GIVEN DATA Block Start

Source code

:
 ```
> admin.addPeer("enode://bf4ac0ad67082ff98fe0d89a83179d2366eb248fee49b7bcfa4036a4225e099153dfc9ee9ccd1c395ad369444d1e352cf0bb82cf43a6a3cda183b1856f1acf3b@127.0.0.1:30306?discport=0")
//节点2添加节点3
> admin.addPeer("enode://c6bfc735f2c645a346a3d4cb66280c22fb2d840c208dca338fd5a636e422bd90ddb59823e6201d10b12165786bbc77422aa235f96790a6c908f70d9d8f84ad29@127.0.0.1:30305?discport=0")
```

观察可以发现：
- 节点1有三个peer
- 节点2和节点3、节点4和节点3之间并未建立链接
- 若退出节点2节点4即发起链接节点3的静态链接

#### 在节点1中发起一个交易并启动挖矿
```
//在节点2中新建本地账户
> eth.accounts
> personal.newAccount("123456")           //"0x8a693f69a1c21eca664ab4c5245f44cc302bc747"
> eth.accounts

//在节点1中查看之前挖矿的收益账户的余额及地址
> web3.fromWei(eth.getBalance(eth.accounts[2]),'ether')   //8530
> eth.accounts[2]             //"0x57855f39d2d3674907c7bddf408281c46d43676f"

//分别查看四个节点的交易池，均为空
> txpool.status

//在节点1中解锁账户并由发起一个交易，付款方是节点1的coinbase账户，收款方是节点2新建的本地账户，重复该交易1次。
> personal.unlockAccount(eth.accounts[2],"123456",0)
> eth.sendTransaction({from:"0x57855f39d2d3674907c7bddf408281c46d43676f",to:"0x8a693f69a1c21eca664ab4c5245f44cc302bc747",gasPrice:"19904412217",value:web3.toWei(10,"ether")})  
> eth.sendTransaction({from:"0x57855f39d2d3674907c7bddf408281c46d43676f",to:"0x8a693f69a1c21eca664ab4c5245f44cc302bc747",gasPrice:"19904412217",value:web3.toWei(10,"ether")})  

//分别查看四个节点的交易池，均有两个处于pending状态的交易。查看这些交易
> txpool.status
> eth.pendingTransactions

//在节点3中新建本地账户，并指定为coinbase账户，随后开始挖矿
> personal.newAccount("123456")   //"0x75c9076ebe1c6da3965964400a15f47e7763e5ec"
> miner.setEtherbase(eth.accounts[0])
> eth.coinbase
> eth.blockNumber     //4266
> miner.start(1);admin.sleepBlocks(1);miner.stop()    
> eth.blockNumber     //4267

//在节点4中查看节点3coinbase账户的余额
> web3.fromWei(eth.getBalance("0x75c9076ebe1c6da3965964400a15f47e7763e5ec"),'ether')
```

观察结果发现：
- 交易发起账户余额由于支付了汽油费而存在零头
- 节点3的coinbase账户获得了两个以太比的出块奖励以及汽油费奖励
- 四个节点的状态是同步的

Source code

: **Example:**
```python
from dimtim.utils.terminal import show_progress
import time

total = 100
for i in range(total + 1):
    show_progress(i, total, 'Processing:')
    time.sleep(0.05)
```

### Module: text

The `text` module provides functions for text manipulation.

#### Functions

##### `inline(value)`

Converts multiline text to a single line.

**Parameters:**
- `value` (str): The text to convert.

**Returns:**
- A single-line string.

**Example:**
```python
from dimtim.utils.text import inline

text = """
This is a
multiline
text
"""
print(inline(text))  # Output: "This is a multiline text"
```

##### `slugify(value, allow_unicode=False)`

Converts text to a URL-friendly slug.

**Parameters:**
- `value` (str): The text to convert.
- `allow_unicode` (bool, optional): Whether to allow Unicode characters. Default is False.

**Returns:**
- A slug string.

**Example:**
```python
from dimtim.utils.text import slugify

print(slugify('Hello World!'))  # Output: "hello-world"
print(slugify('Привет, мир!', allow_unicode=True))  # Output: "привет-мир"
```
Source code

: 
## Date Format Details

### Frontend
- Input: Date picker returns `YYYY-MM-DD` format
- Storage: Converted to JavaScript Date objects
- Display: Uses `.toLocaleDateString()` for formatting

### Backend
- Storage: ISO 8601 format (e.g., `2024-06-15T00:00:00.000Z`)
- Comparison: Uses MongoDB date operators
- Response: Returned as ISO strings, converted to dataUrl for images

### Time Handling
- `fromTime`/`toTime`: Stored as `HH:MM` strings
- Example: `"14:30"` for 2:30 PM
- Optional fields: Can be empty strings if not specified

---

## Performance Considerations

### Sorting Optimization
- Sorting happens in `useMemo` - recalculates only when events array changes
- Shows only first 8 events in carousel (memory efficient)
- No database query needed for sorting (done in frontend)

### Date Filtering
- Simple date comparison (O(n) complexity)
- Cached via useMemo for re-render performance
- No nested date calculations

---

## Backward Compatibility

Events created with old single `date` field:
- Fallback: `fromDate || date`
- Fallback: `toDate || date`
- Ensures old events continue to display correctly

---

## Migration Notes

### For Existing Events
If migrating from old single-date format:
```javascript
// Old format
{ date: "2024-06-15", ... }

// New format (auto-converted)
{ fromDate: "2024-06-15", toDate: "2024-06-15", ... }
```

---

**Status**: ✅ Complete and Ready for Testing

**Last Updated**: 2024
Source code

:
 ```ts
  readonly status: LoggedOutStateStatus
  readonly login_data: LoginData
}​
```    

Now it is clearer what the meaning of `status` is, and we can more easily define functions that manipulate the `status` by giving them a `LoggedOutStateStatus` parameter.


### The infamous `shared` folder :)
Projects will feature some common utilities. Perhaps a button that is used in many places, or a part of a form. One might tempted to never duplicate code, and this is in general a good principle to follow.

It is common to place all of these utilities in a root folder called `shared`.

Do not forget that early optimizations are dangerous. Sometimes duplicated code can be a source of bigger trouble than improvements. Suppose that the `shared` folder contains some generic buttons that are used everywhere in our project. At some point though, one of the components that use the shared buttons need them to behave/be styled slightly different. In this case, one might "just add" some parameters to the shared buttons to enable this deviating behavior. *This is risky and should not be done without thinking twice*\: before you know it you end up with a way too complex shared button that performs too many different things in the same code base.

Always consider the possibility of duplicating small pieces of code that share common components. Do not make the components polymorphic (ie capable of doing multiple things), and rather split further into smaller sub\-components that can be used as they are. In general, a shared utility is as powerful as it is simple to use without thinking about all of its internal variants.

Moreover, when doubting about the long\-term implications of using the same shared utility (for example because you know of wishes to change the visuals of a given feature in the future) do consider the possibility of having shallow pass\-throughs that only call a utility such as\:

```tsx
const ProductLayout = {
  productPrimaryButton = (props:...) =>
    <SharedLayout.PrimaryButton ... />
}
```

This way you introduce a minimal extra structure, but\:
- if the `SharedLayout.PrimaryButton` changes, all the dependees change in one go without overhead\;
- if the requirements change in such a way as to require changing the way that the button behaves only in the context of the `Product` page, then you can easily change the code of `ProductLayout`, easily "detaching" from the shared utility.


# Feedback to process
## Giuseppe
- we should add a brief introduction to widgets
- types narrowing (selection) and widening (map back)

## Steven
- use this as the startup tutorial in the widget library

GIVEN DATA Block End

WHAT THE TASK ASKS » Copy every record above verbatim and in full.

YOUR RESPONSE »
Source code

:
 ```
> admin.addPeer("enode://bf4ac0ad67082ff98fe0d89a83179d2366eb248fee49b7bcfa4036a4225e099153dfc9ee9ccd1c395ad369444d1e352cf0bb82cf43a6a3cda183b1856f1acf3b@127.0.0.1:30306?discport=0")
//节点2添加节点3
> admin.addPeer("enode://c6bfc735f2c645a346a3d4cb66280c22fb2d840c208dca338fd5a636e422bd90ddb59823e6201d10b12165786bbc77422aa235f96790a6c908f70d9d8f84ad29@127.0.0.1:30305?discport=0")
```

观察可以发现：
- 节点1有三个peer
- 节点2和节点3、节点4和节点3之间并未建立链接
- 若退出节点2节点4即发起链接节点3的静态链接

#### 在节点1中发起一个交易并启动挖矿
```
//在节点2中新建本地账户
> eth.accounts
> personal.newAccount("123456")           //"0x8a693f69a1c21eca664ab4c5245f44cc302bc747"
> eth.accounts

//在节点1中查看之前挖矿的收益账户的余额及地址
> web3.fromWei(eth.getBalance(eth.accounts[2]),'ether')   //8530
> eth.accounts[2]             //"0x57855f39d2d3674907c7bddf408281c46d43676f"

//分别查看四个节点的交易池，均为空
> txpool.status

//在节点1中解锁账户并由发起一个交易，付款方是节点1的coinbase账户，收款方是节点2新建的本地账户，重复该交易1次。
> personal.unlockAccount(eth.accounts[2],"123456",0)
> eth.sendTransaction({from:"0x57855f39d2d3674907c7bddf408281c46d43676f",to:"0x8a693f69a1c21eca664ab4c5245f44cc302bc747",gasPrice:"19904412217",value:web3.toWei(10,"ether")})  
> eth.sendTransaction({from:"0x57855f39d2d3674907c7bddf408281c46d43676f",to:"0x8a693f69a1c21eca664ab4c5245f44cc302bc747",gasPrice:"19904412217",value:web3.toWei(10,"ether")})  

//分别查看四个节点的交易池，均有两个处于pending状态的交易。查看这些交易
> txpool.status
> eth.pendingTransactions

//在节点3中新建本地账户，并指定为coinbase账户，随后开始挖矿
> personal.newAccount("123456")   //"0x75c9076ebe1c6da3965964400a15f47e7763e5ec"
> miner.setEtherbase(eth.accounts[0])
> eth.coinbase
> eth.blockNumber     //4266
> miner.start(1);admin.sleepBlocks(1);miner.stop()    
> eth.blockNumber     //4267

//在节点4中查看节点3coinbase账户的余额
> web3.fromWei(eth.getBalance("0x75c9076ebe1c6da3965964400a15f47e7763e5ec"),'ether')
```

观察结果发现：
- 交易发起账户余额由于支付了汽油费而存在零头
- 节点3的coinbase账户获得了两个以太比的出块奖励以及汽油费奖励
- 四个节点的状态是同步的

Source code

: **Example:**
```python
from dimtim.utils.terminal import show_progress
import time

total = 100
for i in range(total + 1):
    show_progress(i, total, 'Processing:')
    time.sleep(0.05)
```

### Module: text

The `text` module provides functions for text manipulation.

#### Functions

##### `inline(value)`

Converts multiline text to a single line.

**Parameters:**
- `value` (str): The text to convert.

**Returns:**
- A single-line string.

**Example:**
```python
from dimtim.utils.text import inline

text = """
This is a
multiline
text
"""
print(inline(text))  # Output: "This is a multiline text"
```

##### `slugify(value, allow_unicode=False)`

Converts text to a URL-friendly slug.

**Parameters:**
- `value` (str): The text to convert.
- `allow_unicode` (bool, optional): Whether to allow Unicode characters. Default is False.

**Returns:**
- A slug string.

**Example:**
```python
from dimtim.utils.text import slugify

print(slugify('Hello World!'))  # Output: "hello-world"
print(slugify('Привет, мир!', allow_unicode=True))  # Output: "привет-мир"
```
Source code

: 
## Date Format Details

### Frontend
- Input: Date picker returns `YYYY-MM-DD` format
- Storage: Converted to JavaScript Date objects
- Display: Uses `.toLocaleDateString()` for formatting

### Backend
- Storage: ISO 8601 format (e.g., `2024-06-15T00:00:00.000Z`)
- Comparison: Uses MongoDB date operators
- Response: Returned as ISO strings, converted to dataUrl for images

### Time Handling
- `fromTime`/`toTime`: Stored as `HH:MM` strings
- Example: `"14:30"` for 2:30 PM
- Optional fields: Can be empty strings if not specified

---

## Performance Considerations

### Sorting Optimization
- Sorting happens in `useMemo` - recalculates only when events array changes
- Shows only first 8 events in carousel (memory efficient)
- No database query needed for sorting (done in frontend)

### Date Filtering
- Simple date comparison (O(n) complexity)
- Cached via useMemo for re-render performance
- No nested date calculations

---

## Backward Compatibility

Events created with old single `date` field:
- Fallback: `fromDate || date`
- Fallback: `toDate || date`
- Ensures old events continue to display correctly

---

## Migration Notes

### For Existing Events
If migrating from old single-date format:
```javascript
// Old format
{ date: "2024-06-15", ... }

// New format (auto-converted)
{ fromDate: "2024-06-15", toDate: "2024-06-15", ... }
```

---

**Status**: ✅ Complete and Ready for Testing

**Last Updated**: 2024
Source code

:
 ```ts
  readonly status: LoggedOutStateStatus
  readonly login_data: LoginData
}​
```    

Now it is clearer what the meaning of `status` is, and we can more easily define functions that manipulate the `status` by giving them a `LoggedOutStateStatus` parameter.


### The infamous `shared` folder :)
Projects will feature some common utilities. Perhaps a button that is used in many places, or a part of a form. One might tempted to never duplicate code, and this is in general a good principle to follow.

It is common to place all of these utilities in a root folder called `shared`.

Do not forget that early optimizations are dangerous. Sometimes duplicated code can be a source of bigger trouble than improvements. Suppose that the `shared` folder contains some generic buttons that are used everywhere in our project. At some point though, one of the components that use the shared buttons need them to behave/be styled slightly different. In this case, one might "just add" some parameters to the shared buttons to enable this deviating behavior. *This is risky and should not be done without thinking twice*\: before you know it you end up with a way too complex shared button that performs too many different things in the same code base.

Always consider the possibility of duplicating small pieces of code that share common components. Do not make the components polymorphic (ie capable of doing multiple things), and rather split further into smaller sub\-components that can be used as they are. In general, a shared utility is as powerful as it is simple to use without thinking about all of its internal variants.

Moreover, when doubting about the long\-term implications of using the same shared utility (for example because you know of wishes to change the visuals of a given feature in the future) do consider the possibility of having shallow pass\-throughs that only call a utility such as\:

```tsx
const ProductLayout = {
  productPrimaryButton = (props:...) =>
    <SharedLayout.PrimaryButton ... />
}
```

This way you introduce a minimal extra structure, but\:
- if the `SharedLayout.PrimaryButton` changes, all the dependees change in one go without overhead\;
- if the requirements change in such a way as to require changing the way that the button behaves only in the context of the `Product` page, then you can easily change the code of `ProductLayout`, easily "detaching" from the shared utility.


# Feedback to process
## Giuseppe
- we should add a brief introduction to widgets
- types narrowing (selection) and widening (map back)

## Steven
- use this as the startup tutorial in the widget library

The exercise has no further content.